## [Exercise details]
Copy the lines of the items from the one containing "presenza del mondo" through the one containing "paesi, emerge il", inclusive, changing "cittadini" to "telespettatori" and leaving everything else as it stands. Return only those lines.

## [Dataset extract]
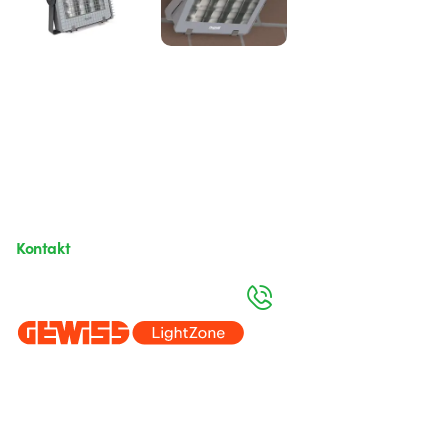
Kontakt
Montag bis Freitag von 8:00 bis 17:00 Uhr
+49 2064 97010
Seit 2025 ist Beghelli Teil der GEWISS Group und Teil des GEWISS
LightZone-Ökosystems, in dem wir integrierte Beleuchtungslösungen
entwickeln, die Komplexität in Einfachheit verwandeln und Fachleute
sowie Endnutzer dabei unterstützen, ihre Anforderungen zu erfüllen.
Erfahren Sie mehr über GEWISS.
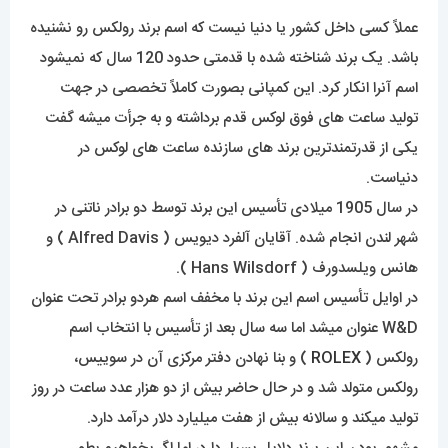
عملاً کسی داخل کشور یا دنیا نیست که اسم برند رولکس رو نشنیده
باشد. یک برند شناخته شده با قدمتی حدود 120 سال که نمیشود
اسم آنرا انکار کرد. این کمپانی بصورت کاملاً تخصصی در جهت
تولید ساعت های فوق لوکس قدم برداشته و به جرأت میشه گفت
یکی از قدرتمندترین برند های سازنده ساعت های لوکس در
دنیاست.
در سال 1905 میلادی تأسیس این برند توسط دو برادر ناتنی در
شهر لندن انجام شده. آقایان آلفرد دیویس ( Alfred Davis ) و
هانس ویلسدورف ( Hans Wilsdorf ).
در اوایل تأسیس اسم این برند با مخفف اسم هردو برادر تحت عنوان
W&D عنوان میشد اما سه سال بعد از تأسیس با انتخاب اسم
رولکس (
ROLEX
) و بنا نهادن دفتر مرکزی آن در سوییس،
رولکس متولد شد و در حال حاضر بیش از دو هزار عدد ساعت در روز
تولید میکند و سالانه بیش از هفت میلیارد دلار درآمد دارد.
* * *
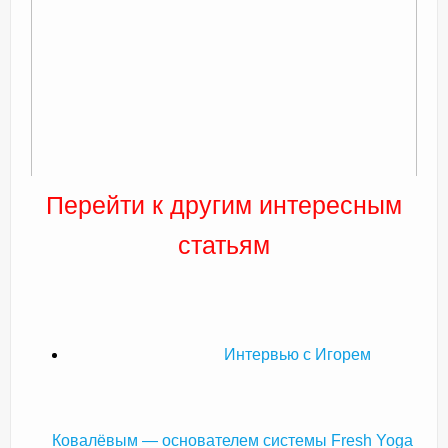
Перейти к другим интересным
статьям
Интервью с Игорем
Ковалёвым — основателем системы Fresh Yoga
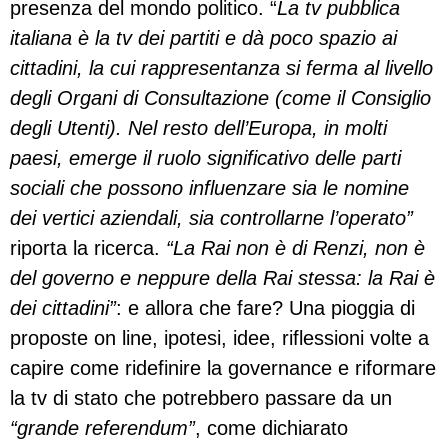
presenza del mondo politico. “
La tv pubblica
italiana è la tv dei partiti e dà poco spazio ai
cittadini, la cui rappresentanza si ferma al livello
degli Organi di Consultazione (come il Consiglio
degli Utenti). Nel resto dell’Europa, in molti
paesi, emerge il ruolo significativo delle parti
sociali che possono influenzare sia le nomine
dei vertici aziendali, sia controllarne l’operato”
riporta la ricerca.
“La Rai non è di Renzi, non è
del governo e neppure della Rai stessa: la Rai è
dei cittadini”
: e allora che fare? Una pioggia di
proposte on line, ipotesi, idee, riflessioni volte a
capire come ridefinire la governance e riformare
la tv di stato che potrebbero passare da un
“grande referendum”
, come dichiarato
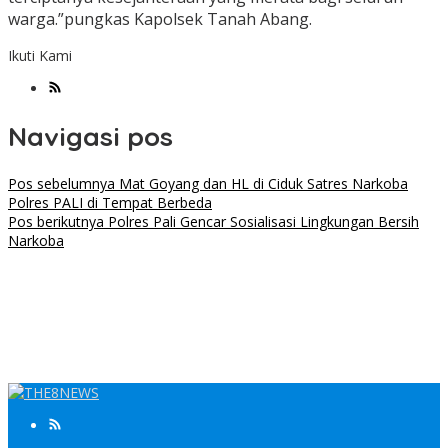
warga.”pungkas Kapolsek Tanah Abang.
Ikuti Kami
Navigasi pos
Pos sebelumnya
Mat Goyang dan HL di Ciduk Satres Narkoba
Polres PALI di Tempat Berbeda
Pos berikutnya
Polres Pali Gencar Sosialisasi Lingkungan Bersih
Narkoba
...
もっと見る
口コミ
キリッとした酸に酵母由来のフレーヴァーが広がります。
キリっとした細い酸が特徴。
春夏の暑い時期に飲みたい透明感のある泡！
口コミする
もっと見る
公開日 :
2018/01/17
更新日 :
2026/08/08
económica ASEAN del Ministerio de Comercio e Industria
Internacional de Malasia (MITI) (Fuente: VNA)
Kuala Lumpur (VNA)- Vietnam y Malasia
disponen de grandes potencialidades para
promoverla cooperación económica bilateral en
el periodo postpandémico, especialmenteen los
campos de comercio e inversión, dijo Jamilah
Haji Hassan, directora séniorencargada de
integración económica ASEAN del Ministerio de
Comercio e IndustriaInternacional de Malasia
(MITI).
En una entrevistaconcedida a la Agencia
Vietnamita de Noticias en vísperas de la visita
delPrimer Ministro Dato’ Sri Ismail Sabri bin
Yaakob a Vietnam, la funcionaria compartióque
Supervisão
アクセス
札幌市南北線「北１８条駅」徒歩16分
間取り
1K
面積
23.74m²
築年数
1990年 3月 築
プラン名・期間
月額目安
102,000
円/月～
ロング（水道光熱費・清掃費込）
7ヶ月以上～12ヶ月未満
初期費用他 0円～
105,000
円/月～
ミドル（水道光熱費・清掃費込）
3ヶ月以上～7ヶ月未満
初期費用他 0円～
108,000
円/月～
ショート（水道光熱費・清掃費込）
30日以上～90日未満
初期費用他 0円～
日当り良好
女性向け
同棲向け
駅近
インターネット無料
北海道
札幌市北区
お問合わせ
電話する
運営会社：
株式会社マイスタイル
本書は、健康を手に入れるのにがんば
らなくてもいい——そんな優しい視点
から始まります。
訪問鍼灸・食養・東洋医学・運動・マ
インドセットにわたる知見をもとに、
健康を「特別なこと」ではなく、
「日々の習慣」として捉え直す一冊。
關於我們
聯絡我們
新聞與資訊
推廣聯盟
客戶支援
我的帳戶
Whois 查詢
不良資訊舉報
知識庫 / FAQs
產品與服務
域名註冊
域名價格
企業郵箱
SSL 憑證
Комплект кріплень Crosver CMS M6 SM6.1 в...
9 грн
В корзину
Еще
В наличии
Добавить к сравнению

## [Finished task]
presenza del mondo politico. “
La tv pubblica
italiana è la tv dei partiti e dà poco spazio ai
telespettatori, la cui rappresentanza si ferma al livello
degli Organi di Consultazione (come il Consiglio
degli Utenti). Nel resto dell’Europa, in molti
paesi, emerge il ruolo significativo delle parti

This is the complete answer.